=======================================
Word level discourse signal annotation
=======================================

This is the word-level discourse signal annotation converted from
the RST Signalling Corpus, as described in the paper.

Each file holds sequences of tags, separated by blank space.
Each line corresponds to one line of tokenized texts in Penn Treebank.
Multiple tags of one token are connected by '_'.

=================
Meaning of tags:
=================
1) Digits are signal indices mapping to the RST Signalling Corpus,
   except '0', which means 'empty tag'.

	e.g. 12        means the token is part of signal_12.
	     13_14     means the token is part of signal_13 as well as signal_14.

2) Digits connected by '-' are signal indices for a particular relation.
   It is always used with the boundary markers explained below.

	e.g. 113-114   refers to the relation signalled by signal_113 and signal_114.
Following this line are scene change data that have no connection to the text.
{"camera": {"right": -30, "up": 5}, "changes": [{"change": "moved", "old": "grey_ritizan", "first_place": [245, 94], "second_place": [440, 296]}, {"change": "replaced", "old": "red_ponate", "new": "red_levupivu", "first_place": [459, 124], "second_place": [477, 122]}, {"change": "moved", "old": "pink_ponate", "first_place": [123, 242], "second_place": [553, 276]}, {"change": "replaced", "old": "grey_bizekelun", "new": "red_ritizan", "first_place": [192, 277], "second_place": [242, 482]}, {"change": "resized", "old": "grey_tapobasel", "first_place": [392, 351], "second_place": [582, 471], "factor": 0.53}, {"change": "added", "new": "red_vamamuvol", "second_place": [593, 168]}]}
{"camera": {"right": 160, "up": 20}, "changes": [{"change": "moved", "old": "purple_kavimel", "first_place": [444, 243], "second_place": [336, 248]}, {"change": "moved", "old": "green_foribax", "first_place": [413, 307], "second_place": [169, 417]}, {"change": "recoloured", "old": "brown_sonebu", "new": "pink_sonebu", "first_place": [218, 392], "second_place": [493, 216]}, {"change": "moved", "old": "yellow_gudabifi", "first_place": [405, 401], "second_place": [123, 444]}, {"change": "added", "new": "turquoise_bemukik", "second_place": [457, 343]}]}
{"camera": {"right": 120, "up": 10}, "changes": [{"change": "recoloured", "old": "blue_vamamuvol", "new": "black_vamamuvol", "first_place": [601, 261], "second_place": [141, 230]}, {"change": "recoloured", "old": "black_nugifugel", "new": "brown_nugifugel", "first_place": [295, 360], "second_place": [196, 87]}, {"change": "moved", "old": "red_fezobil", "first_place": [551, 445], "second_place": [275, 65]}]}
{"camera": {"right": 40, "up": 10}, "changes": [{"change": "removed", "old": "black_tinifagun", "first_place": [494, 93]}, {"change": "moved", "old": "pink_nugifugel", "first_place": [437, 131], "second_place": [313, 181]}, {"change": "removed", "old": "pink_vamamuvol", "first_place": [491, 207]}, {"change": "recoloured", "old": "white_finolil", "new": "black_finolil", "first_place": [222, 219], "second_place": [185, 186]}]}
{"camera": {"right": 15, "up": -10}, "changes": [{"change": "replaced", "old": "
3) 'nb','ne','sb','se' are markers of the beginning and the end of EDUs.
    nb: nucleus beginning
    ne: nucleus end
    sb: satellite beginning
    se: satellite end
    An nb/sb followed by an ne/se of the same relation is the 'boundary' of the relation.

	e.g. nb113-114  means the token is the beginning of the nucleus span of
	     the relation signalled by signal_113 and signal_114.

	     se120-122_120 means the token is the end of the satellite span of
             the relation signalled by signal_120 and signal_122,
	     and, at the same time, part of signal_120.